Colorable Claim After Rejection of a Plea Agreement

May a Colorable Claim Arise from the Rejection of a Plea Agreement ? The American Bar Association Standards for Criminal Justice require defense attorneys to "promptly communicate and explain to the accused all significant plea proposals made by the prosecutor." ABA STANDARDS FOR CRIMINAL JUSTICE, PROSECUTION FUNCTION AND DEFENSE FUNCTION, Standard 4-6.2(b) (3d ed. 1993). The explanation must suffice to permit the defendant to make a reasonably informed decision whether to accept or reject a plea offer. See Hill v. Lockhart, 474 U.S. 52, 56-57, 88 L. Ed. 2d 203, 106 S. Ct. 366 (1985) (voluntariness of guilty plea depends on adequacy of counsel's advice). "Whether to plead guilty or contest a criminal charge is ordinarily the most important single decision in a criminal case . . . and counsel . . . must give the client the benefit of counsel's professional advice on this crucial decision." United States v. Gordon, 156 F.3d 376, 380 (2d Cir. 1998) (quoting Boria v. Keane, 99 F.3d 492, 496-97 (2d Cir. 1996)).
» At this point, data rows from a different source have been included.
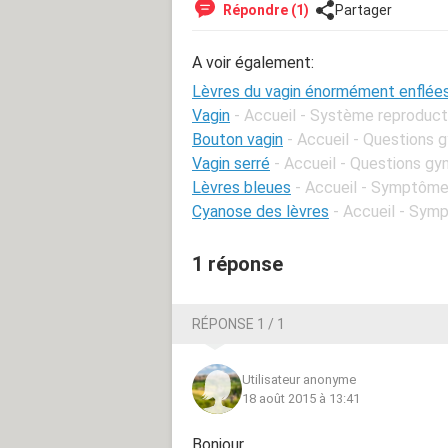
Répondre (1)
Partager
A voir également:
Lèvres du vagin énormément enflée
Vagin
- Accueil - Système reproduct
Bouton vagin
- Accueil - Questions 
Vagin serré
- Accueil - Questions g
Lèvres bleues
- Accueil - Symptôme
Cyanose des lèvres
- Accueil - Sym
1 réponse
RÉPONSE 1 / 1
Utilisateur anonyme
18 août 2015 à 13:41
Bonjour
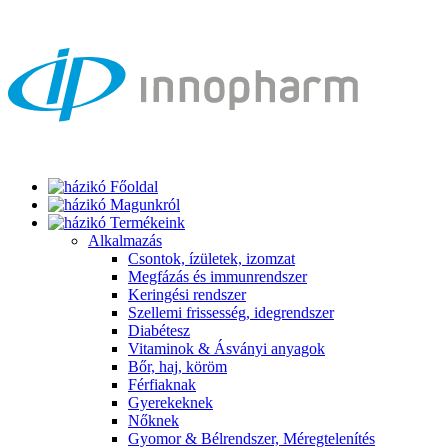
Főoldal
Magunkról
Termékeink
Alkalmazás
Csontok, ízületek, izomzat
Megfázás és immunrendszer
Keringési rendszer
Szellemi frissesség, idegrendszer
Diabétesz
Vitaminok & Ásványi anyagok
Bőr, haj, köröm
Férfiaknak
Gyerekeknek
Nőknek
Gyomor & Bélrendszer, Méregtelenítés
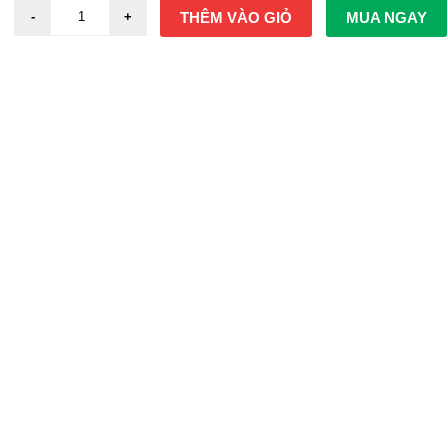
THÊM VÀO GIỎ
MUA NGAY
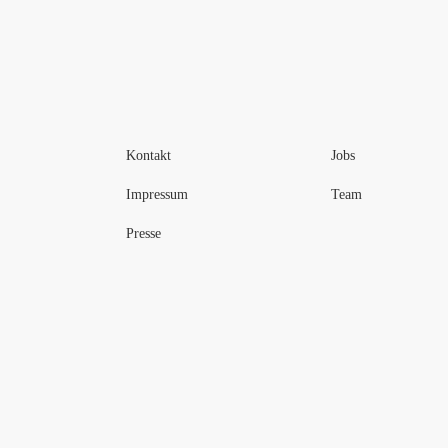
Kontakt
Jobs
Impressum
Team
Presse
To ensure that a defendant is adequately advised, "defense counsel has a duty to communicate . . . not only the terms of a plea bargain offer, but also the relative merits of the offer compared to the defendant's chances at trial." Commonwealth v. Napper, 254 Pa. Super. 54, 385 A.2d 521, 524 (Pa. Super. Ct. 1978) (citing A.B.A. PROJECT ON STANDARDS FOR CRIMINAL JUSTICE: STANDARDS RELATING TO THE PROSECUTION FUNCTION AND THE DEFENSE FUNCTION, (Approved Draft, 1971)).